Deconvolved Spectrum Dataset (Spectrum1D, 'scanModeBehavior=True'):
For this spectrum (such as found at Level 2.5) raw statistics are computed for suitable ranges. These ranges are determined as follows: Ranges are picked around the noiseRefFrequency - with a similar rule as adopted for spectral scan htps - ranges are selected around noiseRefFrequency, noiseRefFrequency + 4GHz and noiseRefFrequency - 4GHz. These ranges are selected only provided that at least 50% overlap with the input spectrum is obtained. The width of the ranges to select depends on:
Band: 4GHz for the SIS bands and 2.6 GHZ for the HEP bands
oneGhzReference-parameter: if set to True 1GHz
The range is then defined such that the reference frequency is in the center of the range.
General Spectrum Container (such as Spectrum2d etc):
A single raw statistics dataset is computed based on a single baseline and mask calculation.
stats = mkRms(input=obs, backend="WBS-H", sideband="USB", domask=1, base=80.0, rebin=2.0, doglue=False, \ uplink=None, preserveGroups=True, maskFromAvg=False, percentiles=, segmentIndex=2, smoothing=0.0, \ stitchSegments=False, plot=1, subtractBase=False)
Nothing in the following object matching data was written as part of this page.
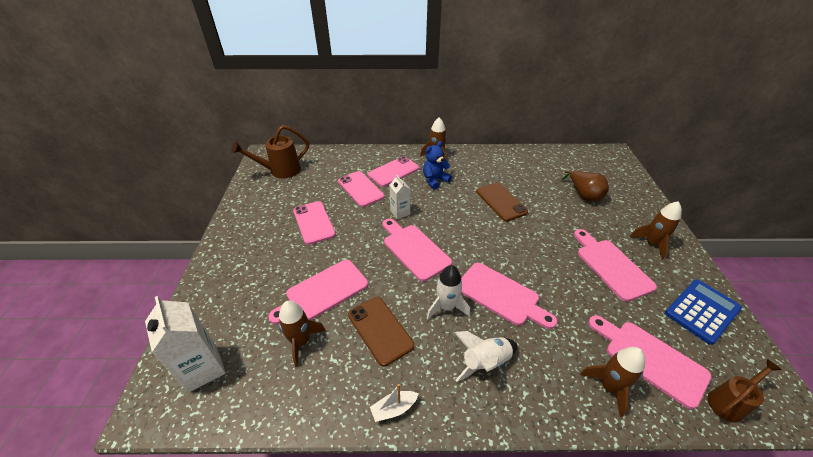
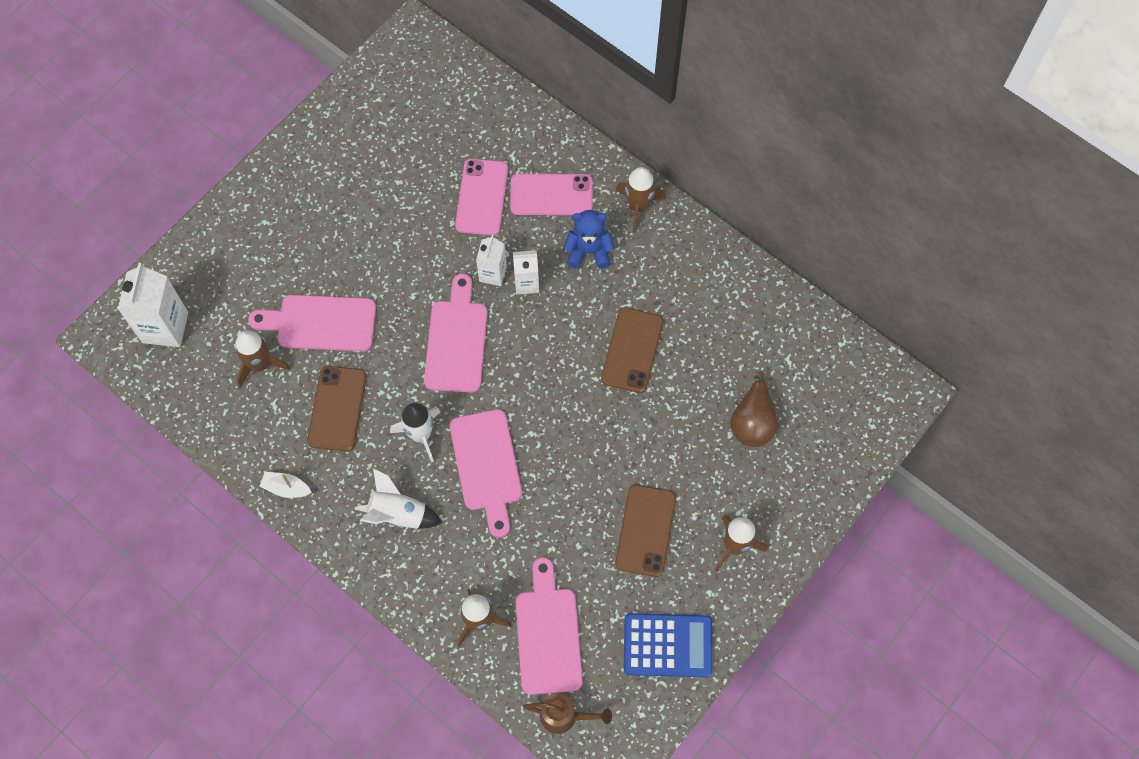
camera: 40 degrees right, 25 degrees up
(280, 171) = (412, 87): brown watering can -> none
(314, 222) = (383, 215): pink phone -> none
(421, 206) = (526, 283): none -> white carton
(611, 266) = (645, 530): pink cutting board -> brown phone

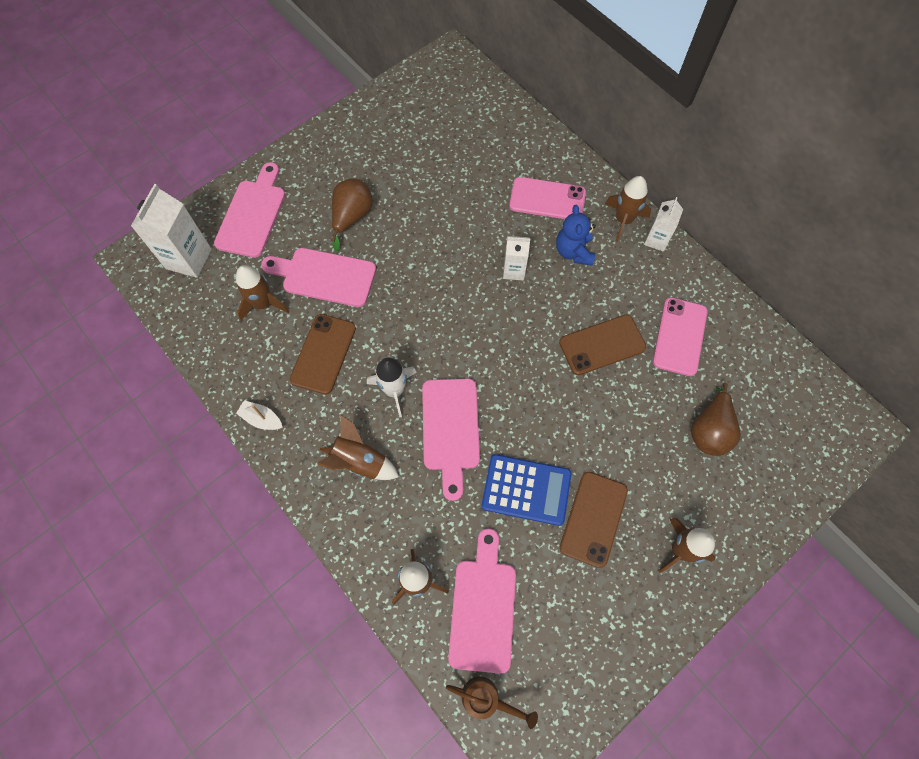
camera: 10 degrees right, 0 degrees up
(337, 250) = (352, 217): none -> brown pear
(398, 514) = (360, 461): white rocket -> brown rocket
(456, 341) = (442, 311): pink cutting board -> pink cutting board (252, 214)
(482, 197) = (486, 192): pink phone -> pink phone (680, 336)
(492, 274) = (484, 258): white carton -> white carton (656, 240)
(588, 251) = (573, 251): blue teddy bear -> blue teddy bear turned 105 degrees counterclockwise
(632, 350) = (602, 345): brown phone -> brown phone turned 45 degrees clockwise
(667, 645) = (601, 642): blue calculator -> blue calculator (526, 490)

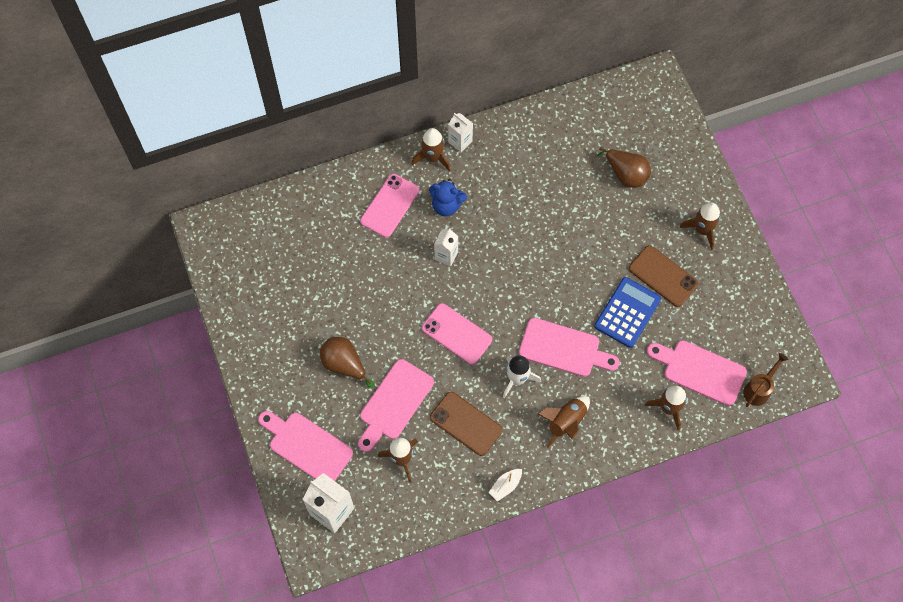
camera: 70 degrees left, 0 degrees up
(602, 345) = (534, 217): brown phone -> none
(680, 336) = (547, 161): pink phone -> pink phone (457, 334)

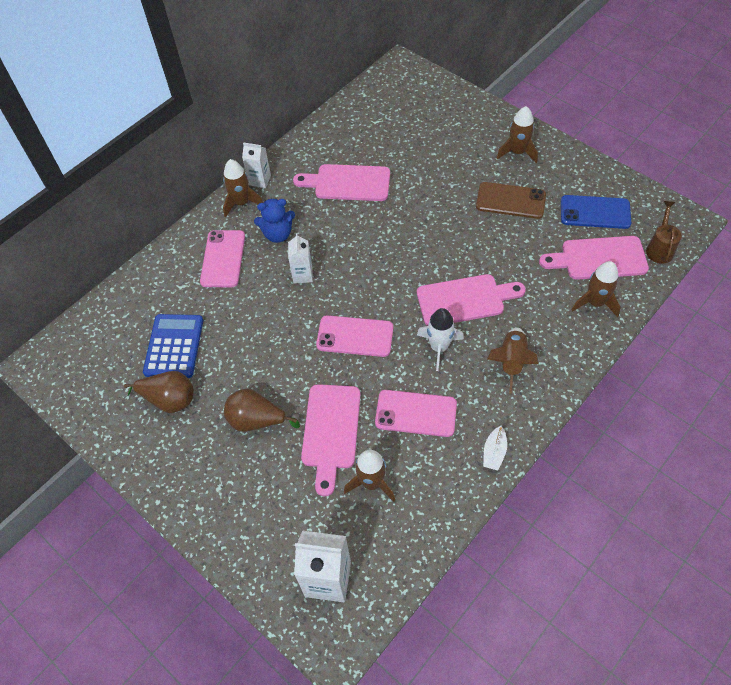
camera: 25 degrees left, 10 degrees down
(307, 446) = (262, 523): pink cutting board -> pink cutting board (348, 183)
(466, 423) = (416, 413): brown phone -> pink phone
(626, 174) = (423, 141): brown pear -> brown pear (169, 399)
(627, 312) = (501, 243): blue calculator -> blue calculator (174, 346)
(728, 326) = (595, 212): none -> blue phone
htp = obs.refs["level2"].product.refs["WBS-H-USB"].product stats = mkRms(input=htp, domask=1, base=80.0, rebin=2.0, doglue=False, uplink=None, preserveGroups=True, \ maskFromAvg=False, percentiles=, segmentIndex=2, stitchSegments=False, plot=1, subtractBase=False)
ds = obs.refs["level2"].product.refs["WBS-H-USB"].product.refs["box_001"].product["0001"] stats = mkRms(input=ds, domask=1, base=80.0, rebin=2.0, doglue=False, uplink=None, maskFromAvg=False, \ percentiles=, segmentIndex=2, stitchSegments=False, plot=1, subtractBase=False)
MkRms is a special branch/script of HifiPipeline. You can find the script in the HIPE Pipelines menu: Pipelines --> HIFI --> RMS Pipeline Algorithm
The output is stored in the Statistics node of the Trend Analysis product.